RAW DATA START

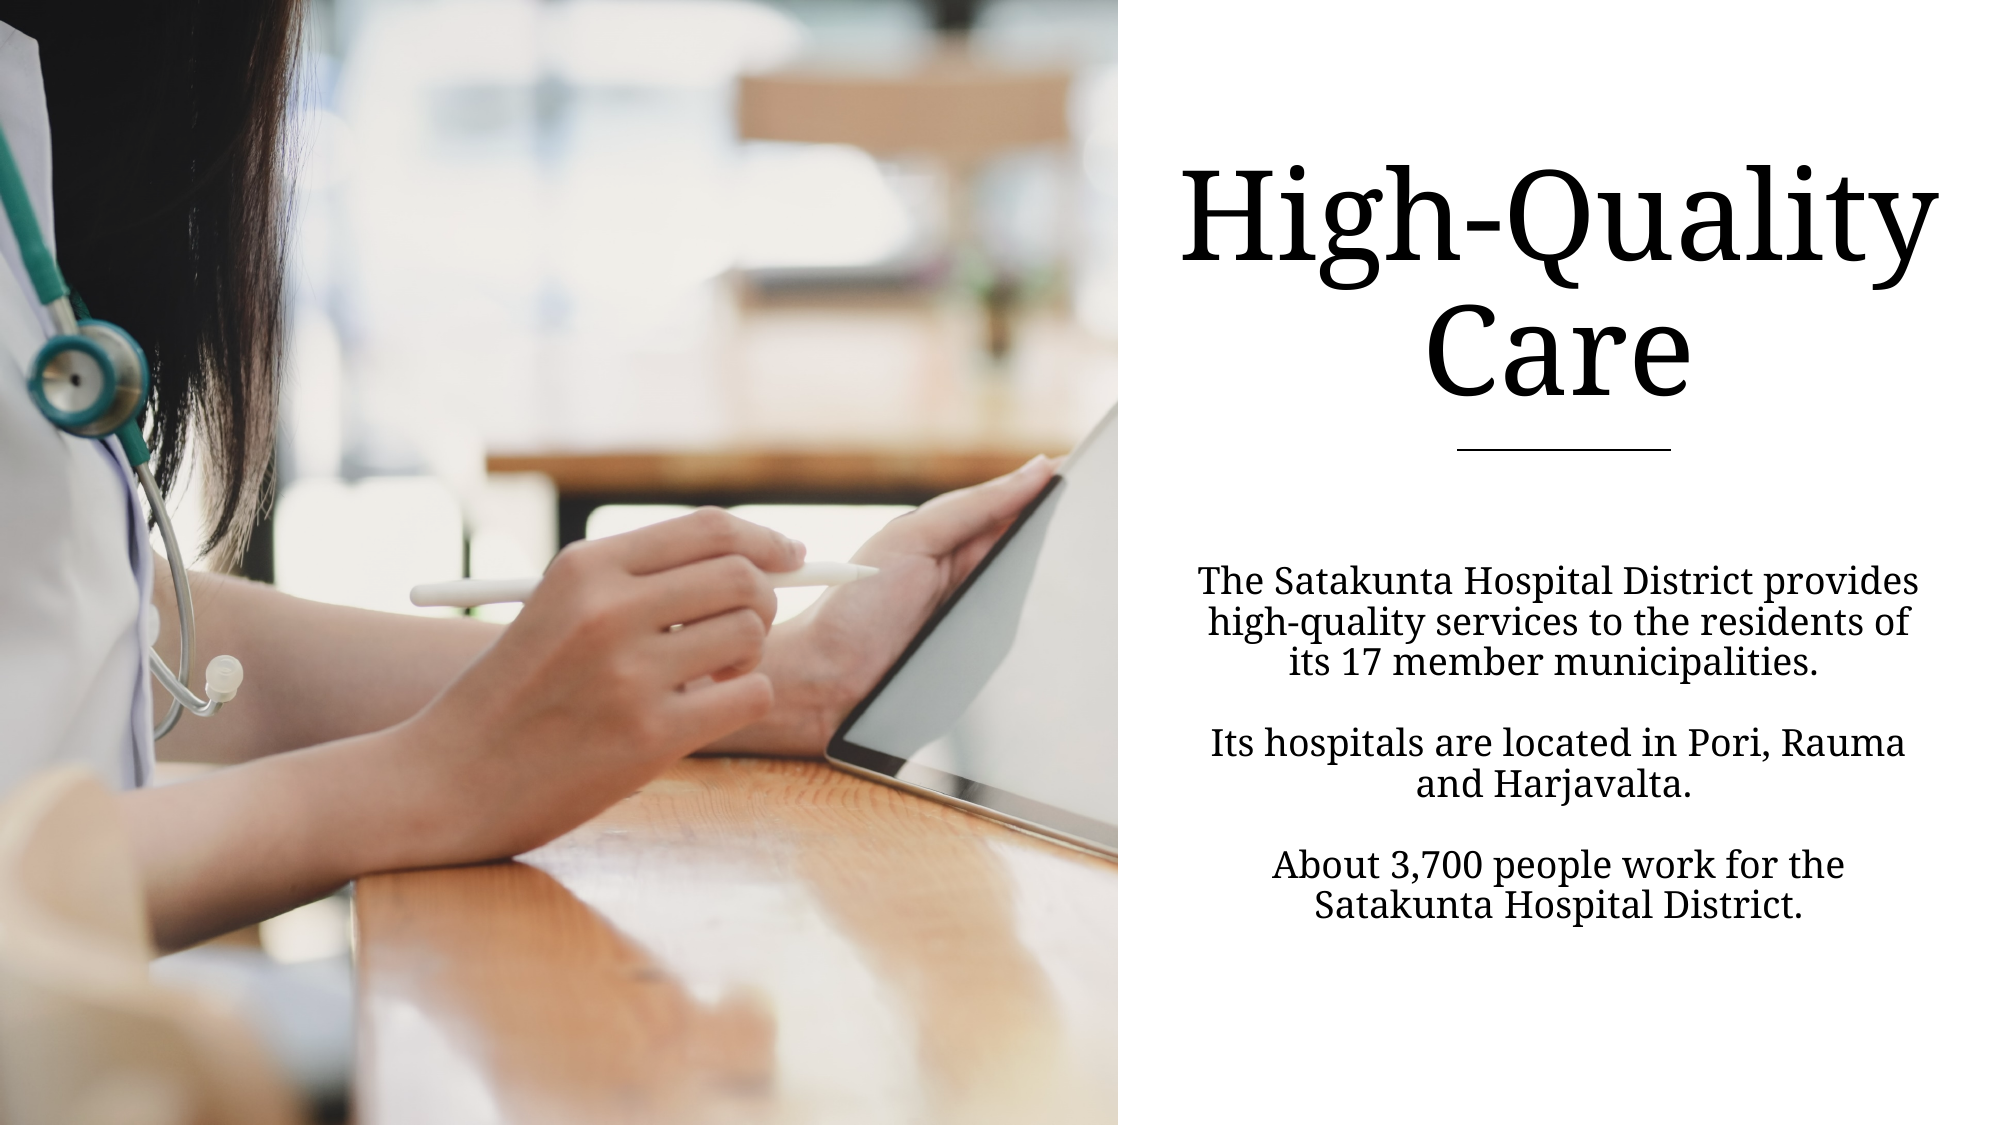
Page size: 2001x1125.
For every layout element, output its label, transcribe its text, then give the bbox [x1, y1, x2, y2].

list The Satakunta Hospital District provides high-quality services to the residents of its 17 member municipalities. Its hospitals are located in Pori, Rauma and Harjavalta. About 3,700 people work for the Satakunta Hospital District. [1168, 554, 1950, 1008]
title High-Quality Care [1118, 121, 2000, 453]
picture [0, 0, 1118, 1125]
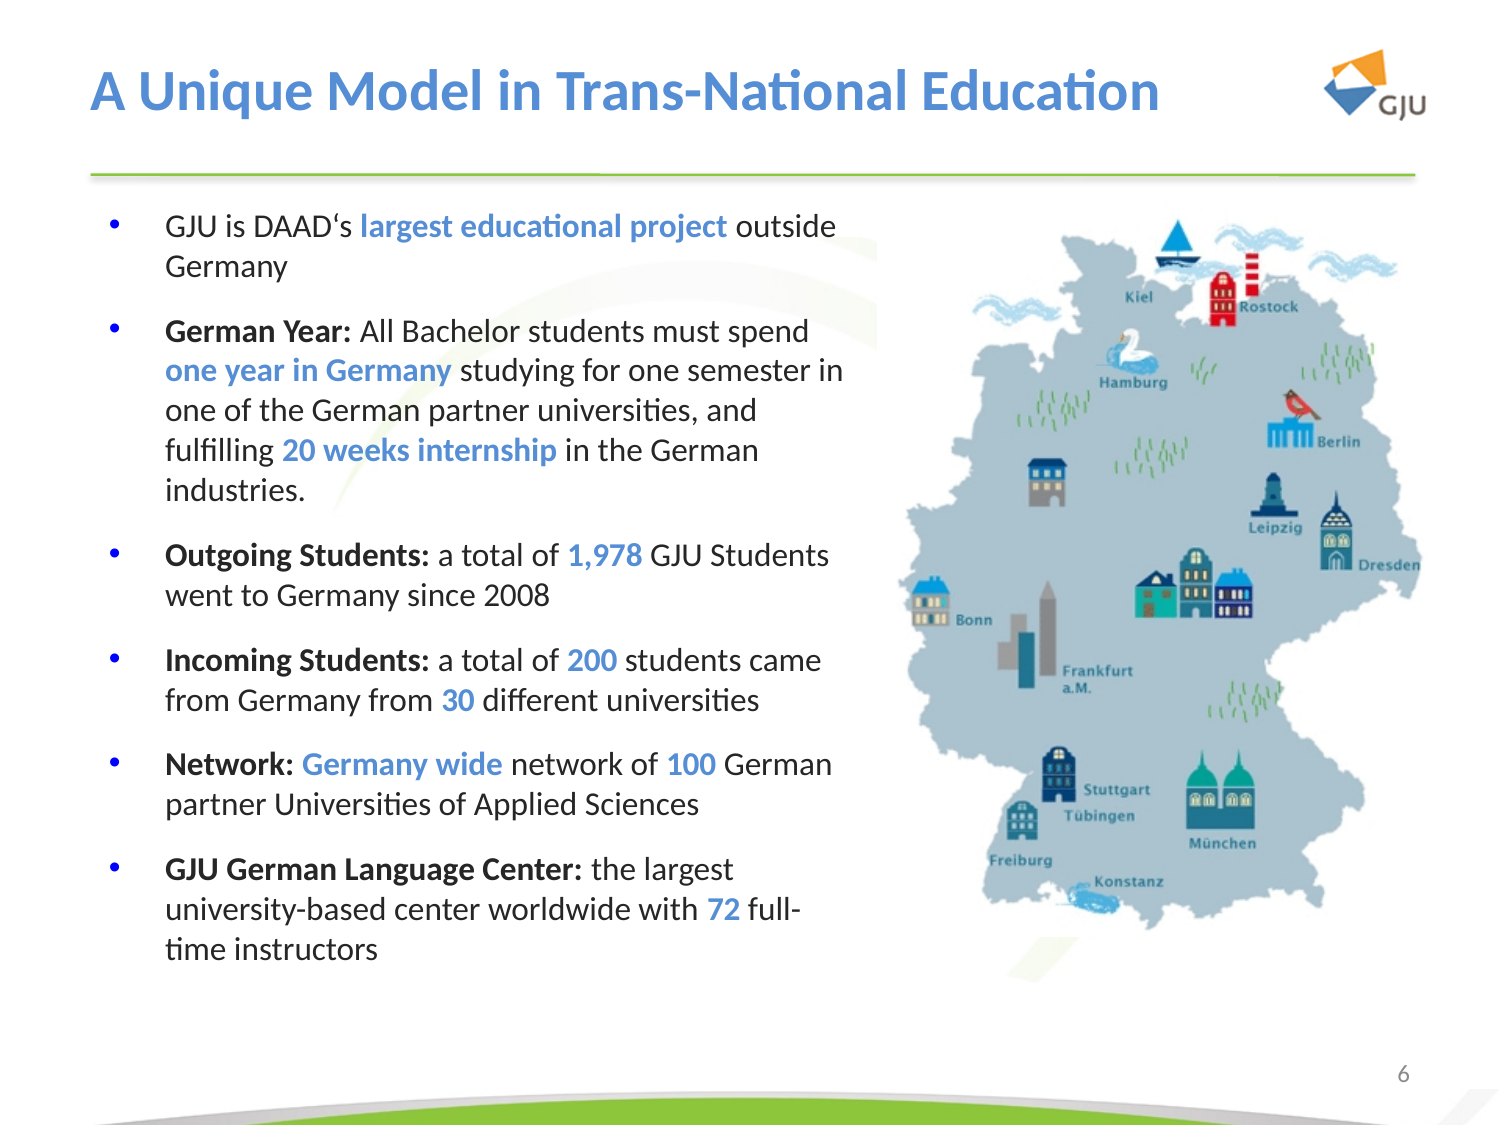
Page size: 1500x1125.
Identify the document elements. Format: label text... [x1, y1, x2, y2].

title A Unique Model in Trans-National Education [75, 0, 1500, 175]
picture [875, 202, 1433, 988]
slide_number 6 [1074, 1042, 1425, 1103]
picture [0, 1089, 1500, 1125]
list GJU is DAAD‘s largest educational project outside Germany German Year: All Bachelor students must spend one year in Germany studying for one semester in one of the German partner universities, and fulfilling 20 weeks internship in the German industries. Outgoing Students: a total of 1,978 GJU Students went to Germany since 2008 Incoming Students: a total of 200 students came from Germany from 30 different universities Network: Germany wide network of 100 German partner Universities of Applied Sciences GJU German Language Center: the largest university-based center worldwide with 72 full-time instructors [75, 196, 875, 1013]
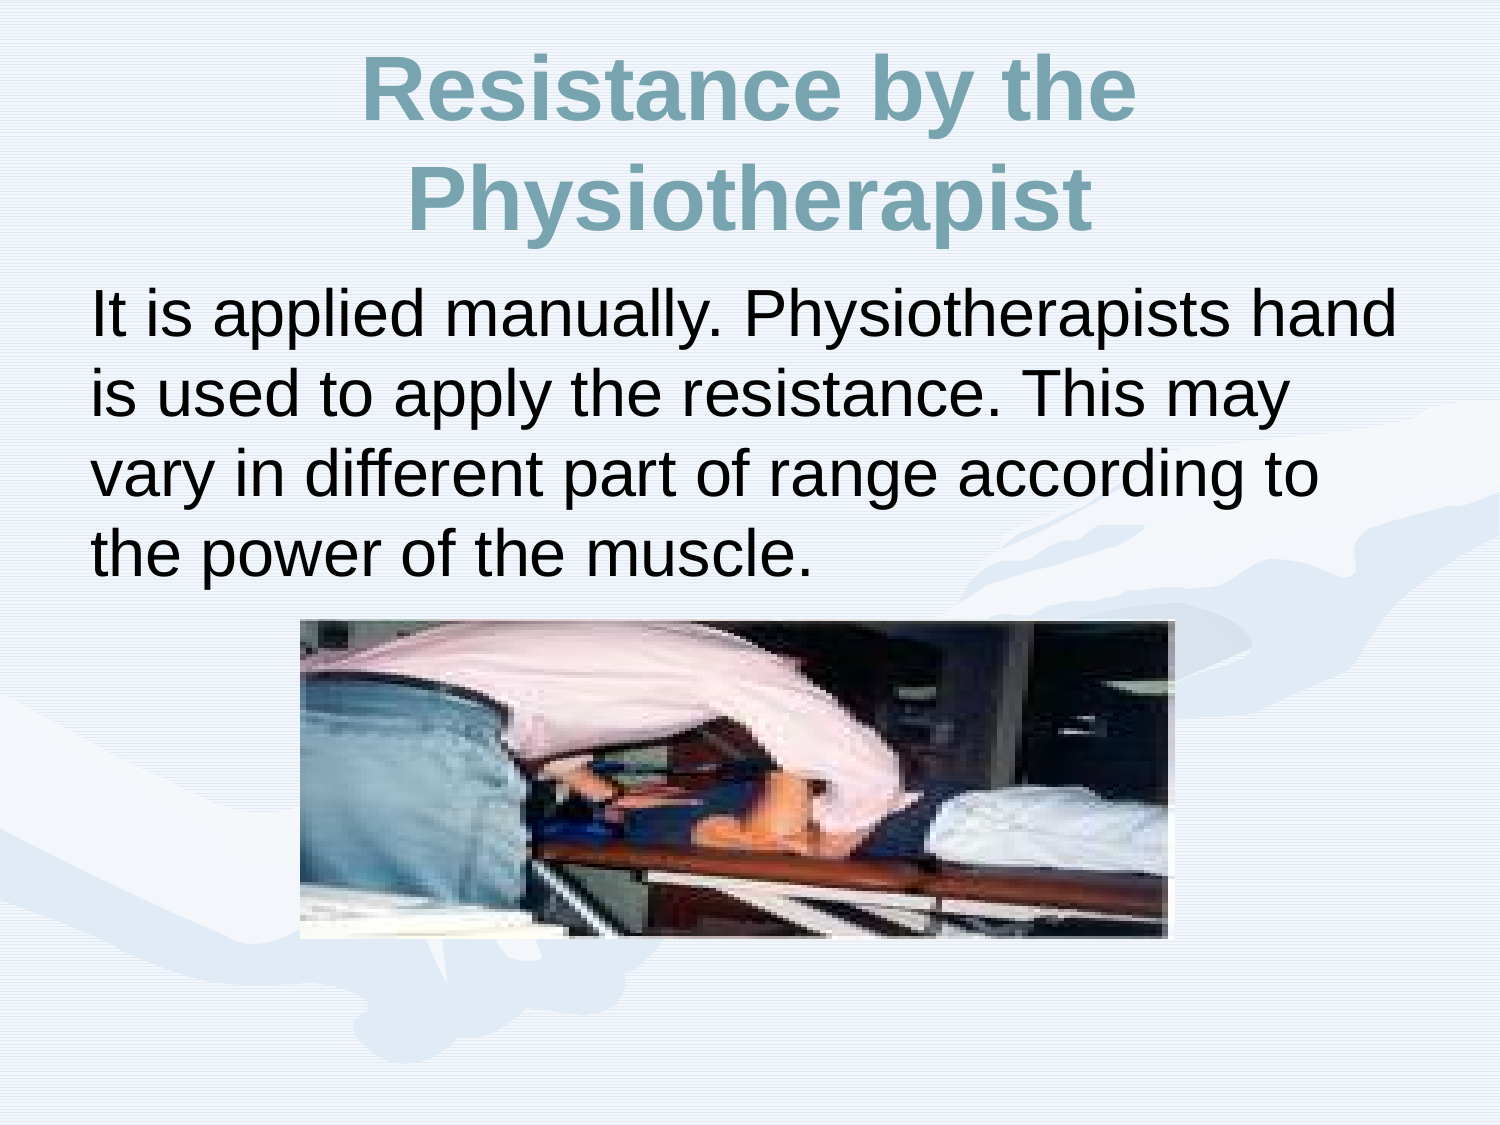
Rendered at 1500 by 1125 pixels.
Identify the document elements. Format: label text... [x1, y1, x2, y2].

picture [299, 618, 1176, 939]
list It is applied manually. Physiotherapists hand is used to apply the resistance. This may vary in different part of range according to the power of the muscle. [74, 262, 1426, 1001]
title Resistance by the Physiotherapist [74, 44, 1426, 233]
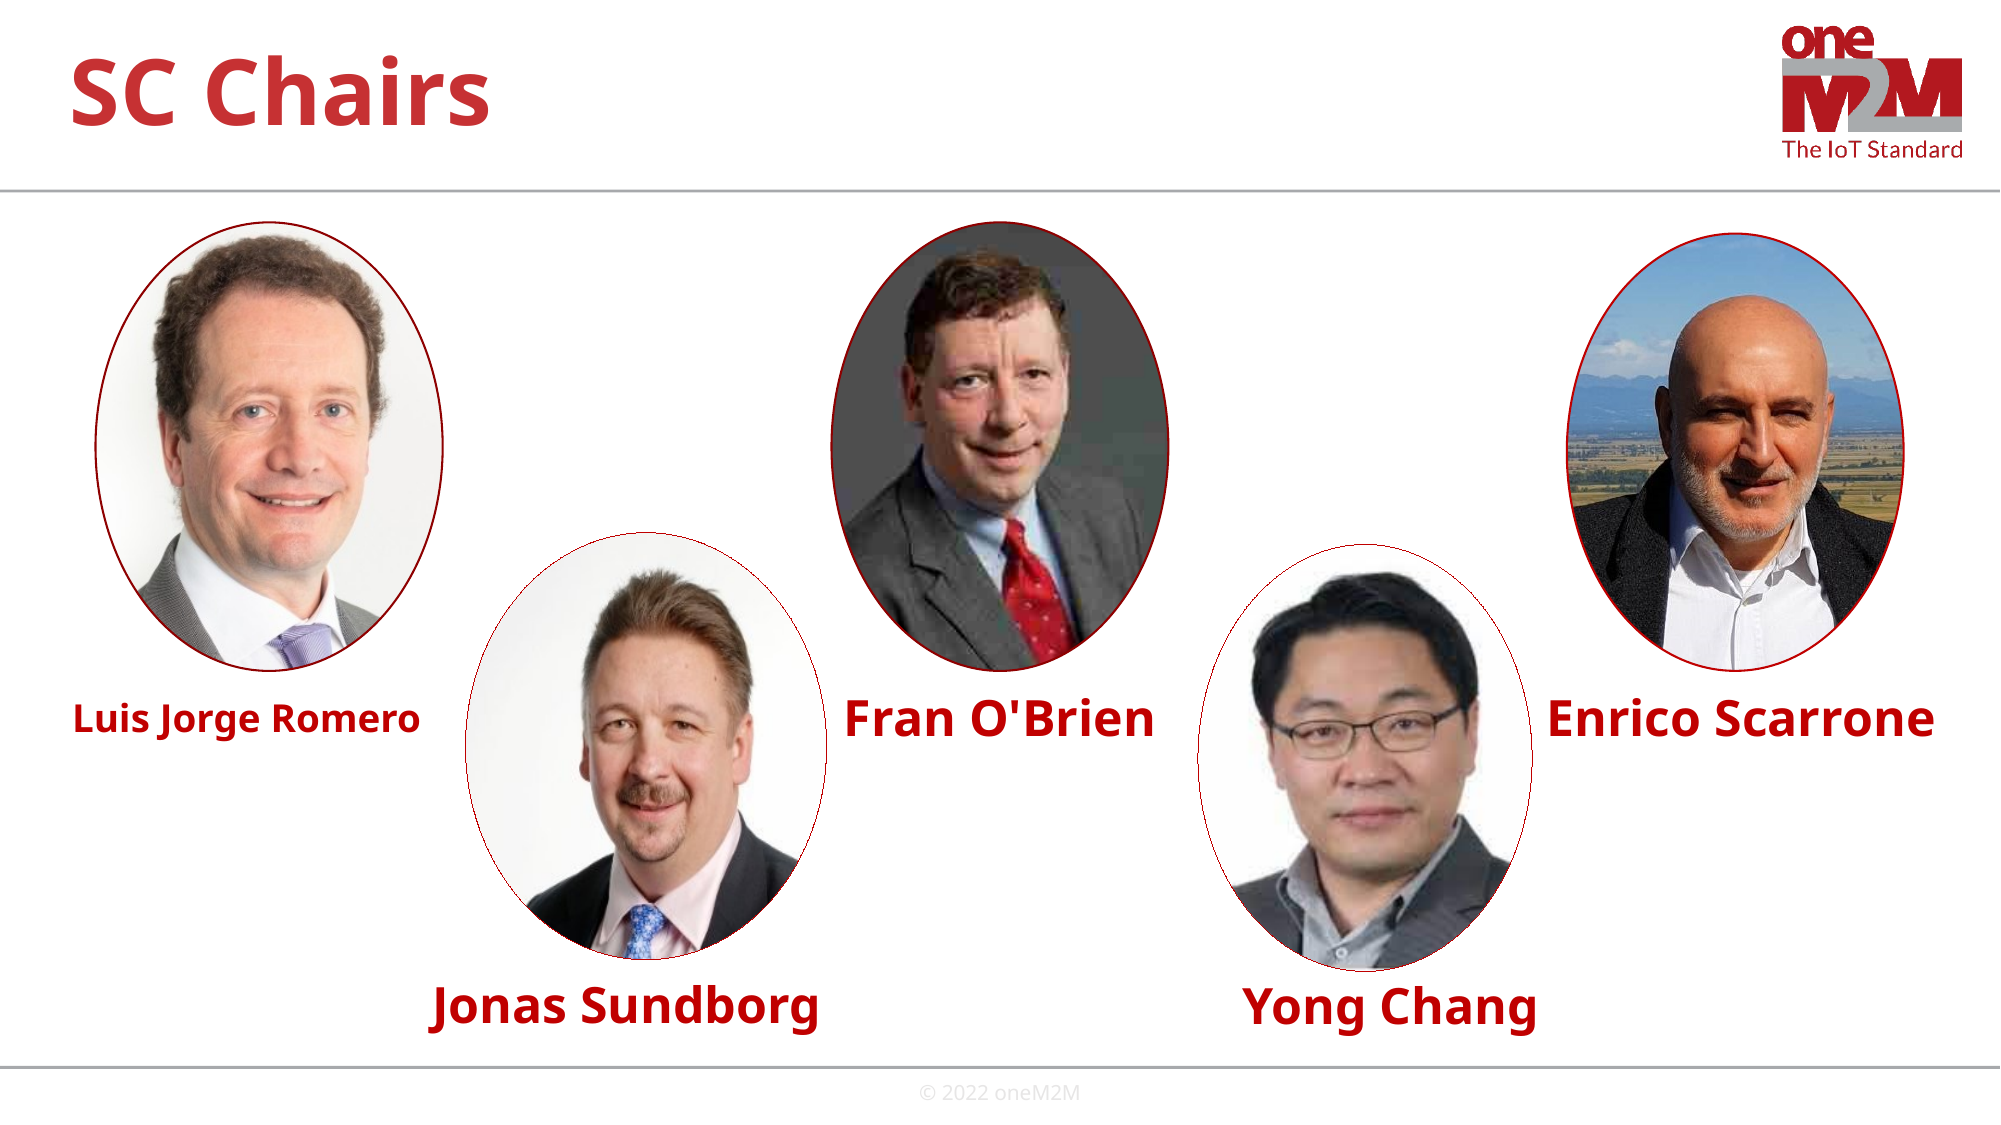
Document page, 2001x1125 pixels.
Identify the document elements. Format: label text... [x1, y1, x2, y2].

text_box Jonas Sundborg [399, 966, 855, 1047]
text_box Fran O'Brien [827, 680, 1197, 761]
picture [465, 532, 827, 960]
title SC Chairs [54, 0, 1343, 193]
text_box Luis Jorge Romero [19, 680, 465, 761]
text_box [94, 221, 444, 672]
footer © 2022 oneM2M [662, 1042, 1338, 1103]
text_box [1565, 232, 1905, 672]
text_box Enrico Scarrone [1533, 680, 1969, 761]
text_box [830, 221, 1170, 672]
picture [1197, 544, 1533, 972]
picture [1772, 17, 1971, 166]
text_box Yong Chang [1215, 966, 1567, 1042]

RAW DATA END

**AIM OF THE EXERCISE:**
Once the pictures are set aside, output the whole listing exactly.

**YOUR RESPONSE:**
Page size: 2001x1125.
For every layout element, output its label, transcribe its text, then give the bbox [x1, y1, x2, y2].

list The Satakunta Hospital District provides high-quality services to the residents of its 17 member municipalities. Its hospitals are located in Pori, Rauma and Harjavalta. About 3,700 people work for the Satakunta Hospital District. [1168, 554, 1950, 1008]
title High-Quality Care [1118, 121, 2000, 453]
picture [0, 0, 1118, 1125]
Page size: 1500x1125.
Identify the document elements. Format: label text... [x1, y1, x2, y2].

title A Unique Model in Trans-National Education [75, 0, 1500, 175]
picture [875, 202, 1433, 988]
slide_number 6 [1074, 1042, 1425, 1103]
picture [0, 1089, 1500, 1125]
list GJU is DAAD‘s largest educational project outside Germany German Year: All Bachelor students must spend one year in Germany studying for one semester in one of the German partner universities, and fulfilling 20 weeks internship in the German industries. Outgoing Students: a total of 1,978 GJU Students went to Germany since 2008 Incoming Students: a total of 200 students came from Germany from 30 different universities Network: Germany wide network of 100 German partner Universities of Applied Sciences GJU German Language Center: the largest university-based center worldwide with 72 full-time instructors [75, 196, 875, 1013]
Rendered at 1500 by 1125 pixels.
Identify the document elements. Format: label text... [x1, y1, x2, y2].

picture [299, 618, 1176, 939]
list It is applied manually. Physiotherapists hand is used to apply the resistance. This may vary in different part of range according to the power of the muscle. [74, 262, 1426, 1001]
title Resistance by the Physiotherapist [74, 44, 1426, 233]
Document page, 2001x1125 pixels.
Identify the document elements. Format: label text... [x1, y1, x2, y2].

text_box Jonas Sundborg [399, 966, 855, 1047]
text_box Fran O'Brien [827, 680, 1197, 761]
picture [465, 532, 827, 960]
title SC Chairs [54, 0, 1343, 193]
text_box Luis Jorge Romero [19, 680, 465, 761]
text_box [94, 221, 444, 672]
footer © 2022 oneM2M [662, 1042, 1338, 1103]
text_box [1565, 232, 1905, 672]
text_box Enrico Scarrone [1533, 680, 1969, 761]
text_box [830, 221, 1170, 672]
picture [1197, 544, 1533, 972]
picture [1772, 17, 1971, 166]
text_box Yong Chang [1215, 966, 1567, 1042]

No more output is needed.